We went to the mall and its amazing food court for lunch. They had food from everywhere – but specifically over a dozen Asian restaurants. I couldn’t decide so I went with the Mokoloco. My son got tricked by an Americanized restaurant called Holy Cow. It’s really Korean street food (we had no idea) where he had a mozzarella stick on a stick wrapped in a sugar dough outside. It was the highlight of the day. We’re going to try to make them at home with the help of this YouTube video:

The kids also had shave ice (for some reason Hawaii doesn’t believe in the “d” in “shaved ice”) and that went over well too. The food was the big highlight for the 8-year-old.

After lunch, we went out to the beaches. We tried Makapu?u Beach, but the waves were too crazy and it was far too dangerous for our swimming level. We went a little further down the coastline and found a beach with plenty of people. The waves were still big and crashed on the kids quite a bit. I got them far enough out (they had life vests on) so that the waves wouldn’t break on them. We didn’t stay out too long though, because I realized that it would be a bad situation if I got tired and had to fight the current to bring them in. I got back and rested and my wife took them out, but the lifeguard quickly warned them that they should come back in. They were fine at the time, but we were a little out of place compared to the locals who had older kids who grew up with these waves.

Before dinner, we tried to make reservations for Hard Rock Cafe, but it was closed until Thursday. We tried another place, but it turned out to be more of a club/adult place rather than a family place. We walked around and found the Yard House, but it was a two-hour wait. Ruth’s Chris was available right away, but there was literally nothing on the menu my 7-year-old would eat and I didn’t want to spend $200 to hear complaining. We left. Literally, every place was a bust and we had walked two miles, so the kids were in a very bad mood at this point. So we went back to the hotel restaurant. We figured it would be easy since you have to be military to go there. It was still an hour wait and the host chewed us out for not getting reservations.

Finally, we ended up at the same Pool Bar as we did the night before.

Thursday – We went to the beach in the morning. For having a hotel on the beach we didn’t spend that much time at the beach because we were always out and about. It was rainy though, so we ended up back inside.
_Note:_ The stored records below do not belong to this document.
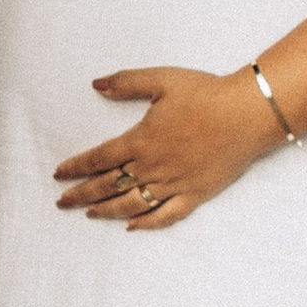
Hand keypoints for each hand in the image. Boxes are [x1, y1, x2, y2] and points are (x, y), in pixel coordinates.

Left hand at [54, 66, 282, 229]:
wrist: (247, 114)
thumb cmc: (206, 93)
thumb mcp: (162, 79)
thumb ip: (127, 82)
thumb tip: (97, 84)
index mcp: (141, 140)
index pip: (99, 158)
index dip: (76, 167)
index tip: (59, 175)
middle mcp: (153, 167)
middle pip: (109, 185)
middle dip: (81, 194)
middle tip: (62, 202)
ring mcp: (174, 184)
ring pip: (132, 204)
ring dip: (106, 210)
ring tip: (89, 214)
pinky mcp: (195, 194)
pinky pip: (166, 215)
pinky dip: (147, 223)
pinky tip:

We went to go snorkeling with the turtles (one of my kid’s favorite animals). It was windy and rainy and the captain decided the ocean current was too strong to let the kids snorkel. We ended up seeing one turtle up close to the boat and another a bit in the distance. The youngest kid loved it anyway. We were able to get the price changed to the observer rate since we didn’t actually get to go snorkeling.
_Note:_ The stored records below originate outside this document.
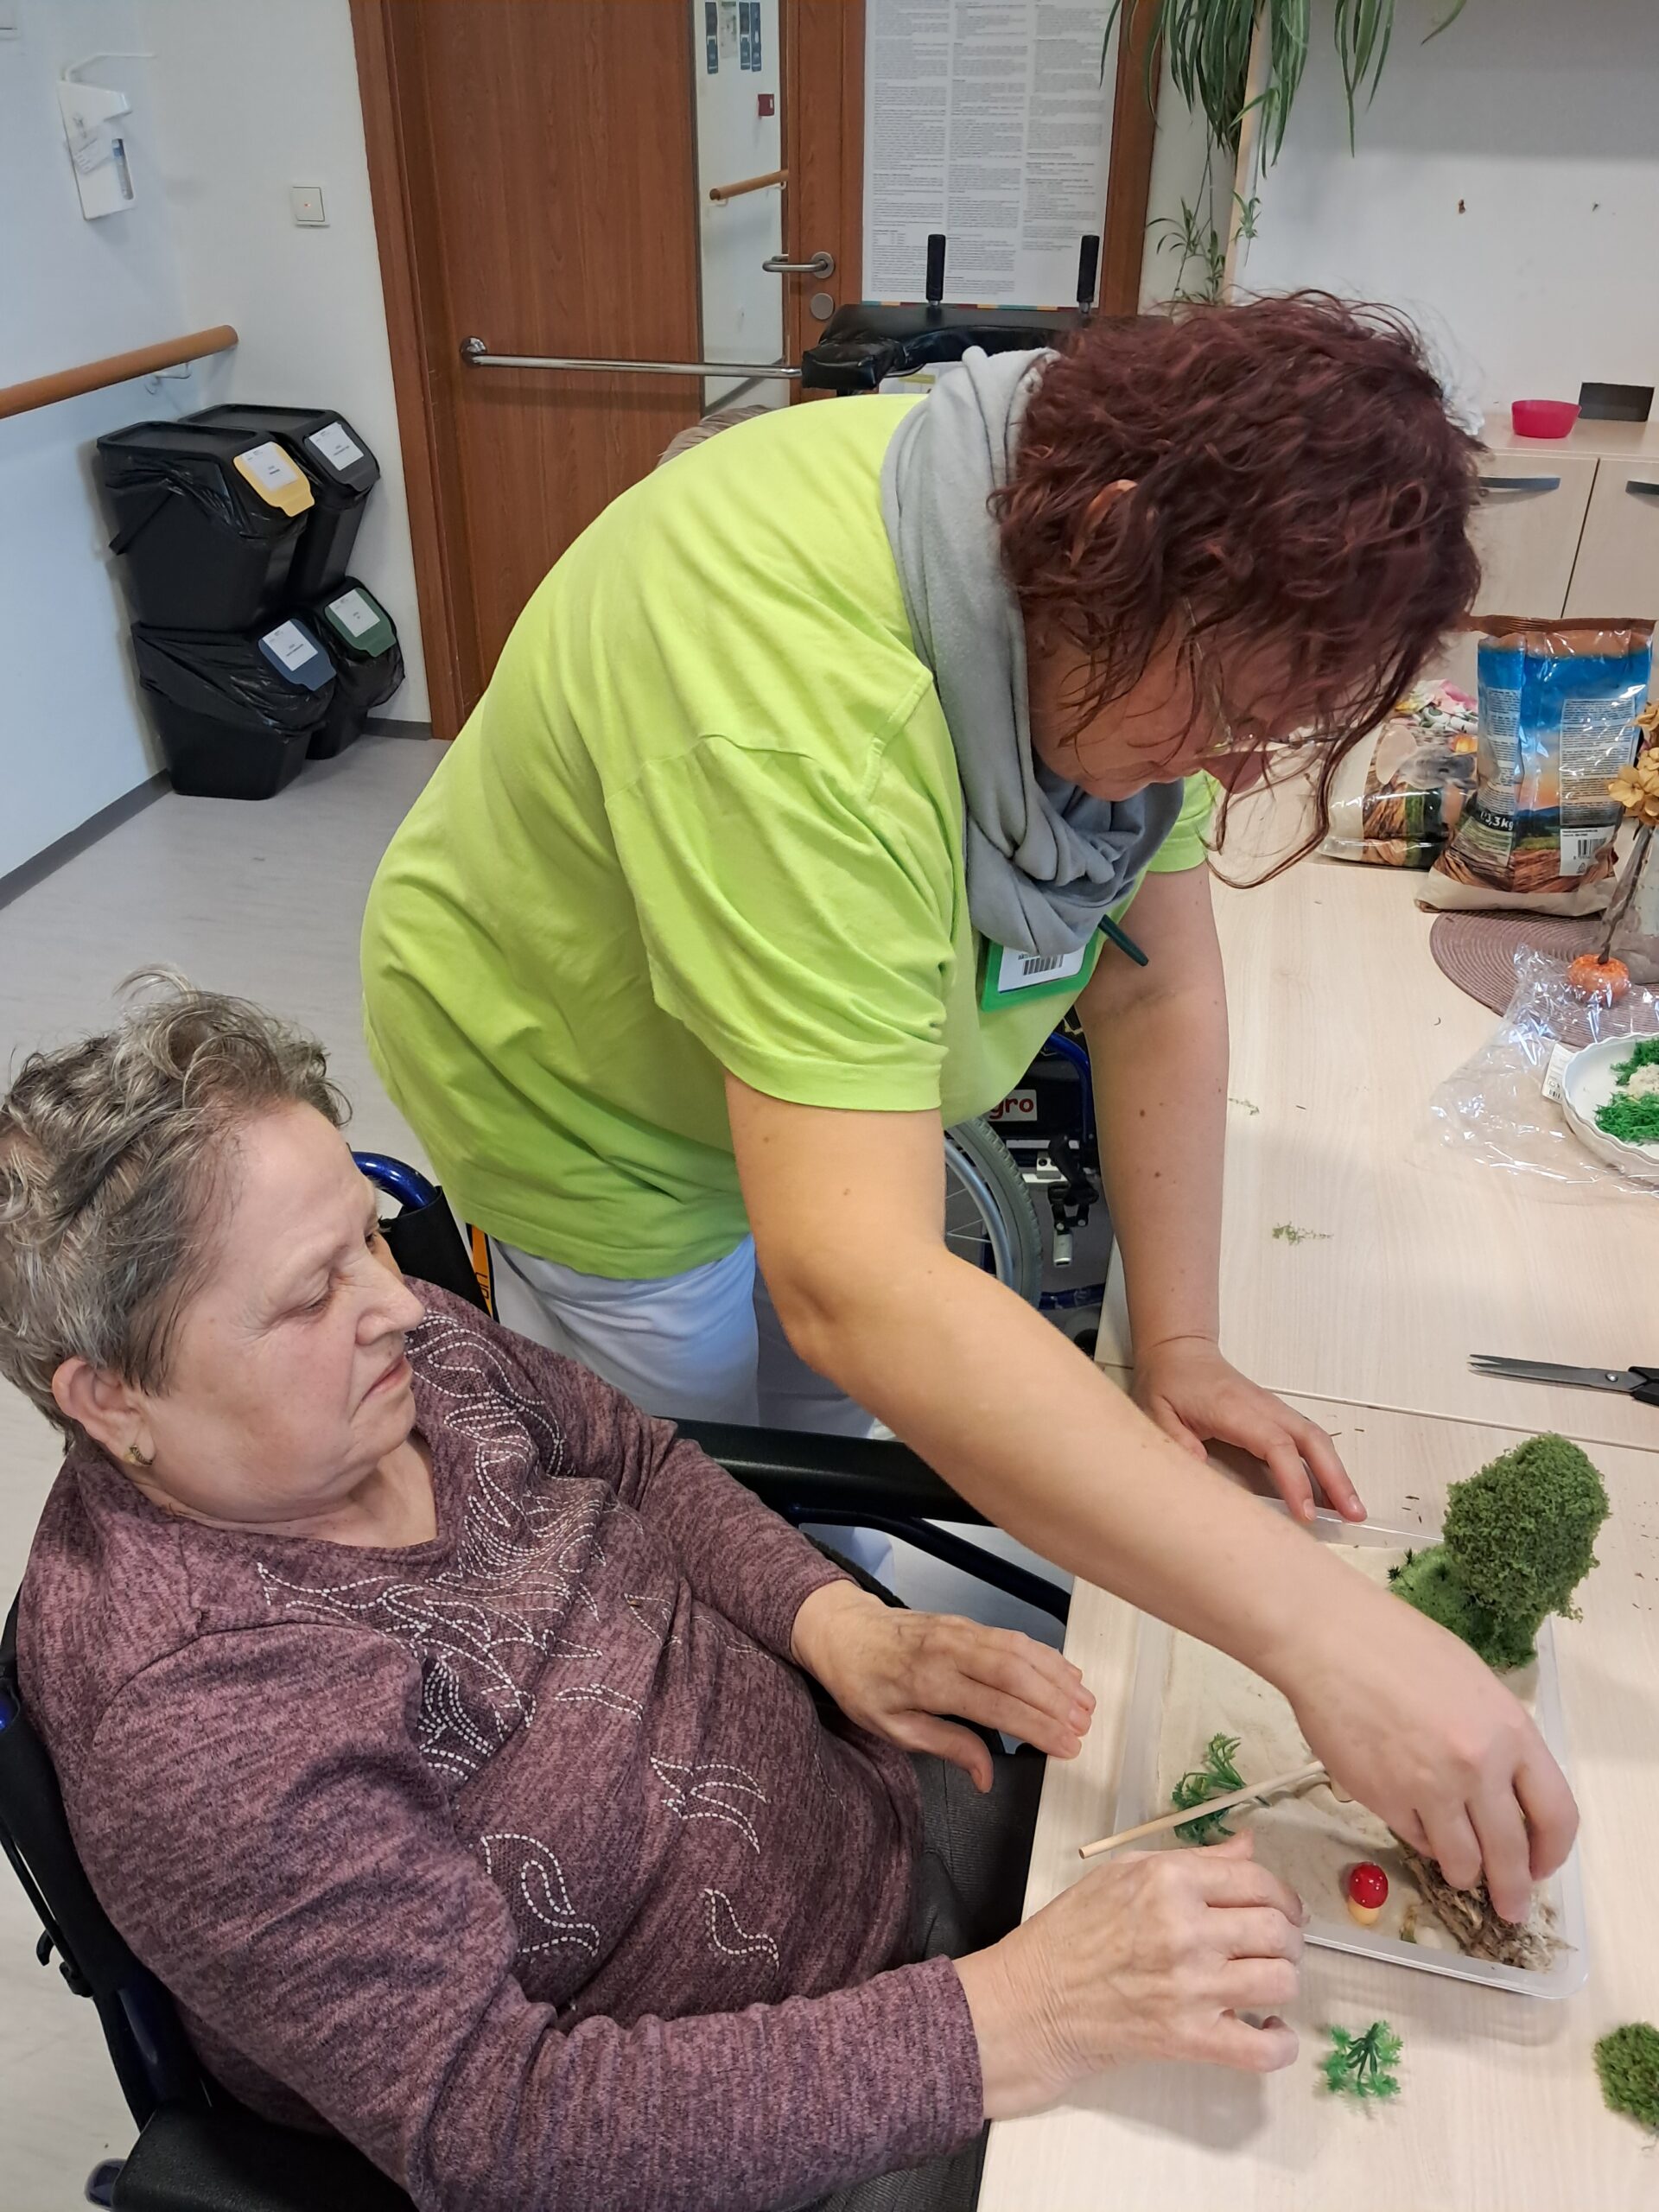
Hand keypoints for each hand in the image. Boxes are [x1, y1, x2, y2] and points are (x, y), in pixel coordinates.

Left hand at [789, 1581, 1093, 1789]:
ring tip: (1085, 1704)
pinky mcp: (966, 1622)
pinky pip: (1012, 1637)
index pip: (996, 1707)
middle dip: (1056, 1701)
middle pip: (1016, 1673)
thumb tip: (985, 1777)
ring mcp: (961, 1631)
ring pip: (1020, 1650)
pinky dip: (1043, 1654)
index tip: (1067, 1747)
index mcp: (929, 1683)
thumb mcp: (891, 1727)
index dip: (1037, 1728)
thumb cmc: (862, 1683)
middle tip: (1086, 1728)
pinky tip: (1064, 1672)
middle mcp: (950, 1651)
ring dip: (1057, 1676)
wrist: (842, 1629)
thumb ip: (945, 1746)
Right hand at [956, 1833, 1303, 2116]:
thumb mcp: (1124, 1872)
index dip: (1282, 1895)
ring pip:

At dinner time we went to the Hard Rock Cafe. Yes, it is a tourist trap that we would typically avoid, but the kids had never been. Also, this was my last chance to find anything related to Jack Johnson. I struck gold as they had his autographed Sleep Through the Static CD and a full-size promotional surfboard. This CD had been in my car’s CD player for the last month or more. I wrote about the first track, All at Once, last year for Earth Day.

The kids loved Hard Rock Cafe and the gift shop had everything deeply discounted. I got a T-shirt for $10. My son got a $50 sweatshirt that was marked down to $15. We didn’t need new clothes

Friday – Everyone was adjusted to the time, so I was the first one to wake up for a change. We started packing in the morning and then went out to the beach for about an hour. That’s all we had until it was time to check out and get to the airport. At the airport, I wandered off on my own and bought my 7-year-old the blue stuffed turtle that he wanted at the Pineapple Plantation, it turned out that we hadn’t seen another one. I surprised him with it when we got home.

In the end, we ended up packing a lot into a few days. I would have liked to do a little more slow travel and relaxed a bit more. Like many vacations, some things didn’t cooperate, but we’re fortunate to have any kind of vacation at all.

This is a long article and I think it covers most of everything. Let me know if you have any questions about Oahu or traveling during COVID. And if you’ve read the 3500+ words this far and still want to leave a hate comment, you’ve earned it.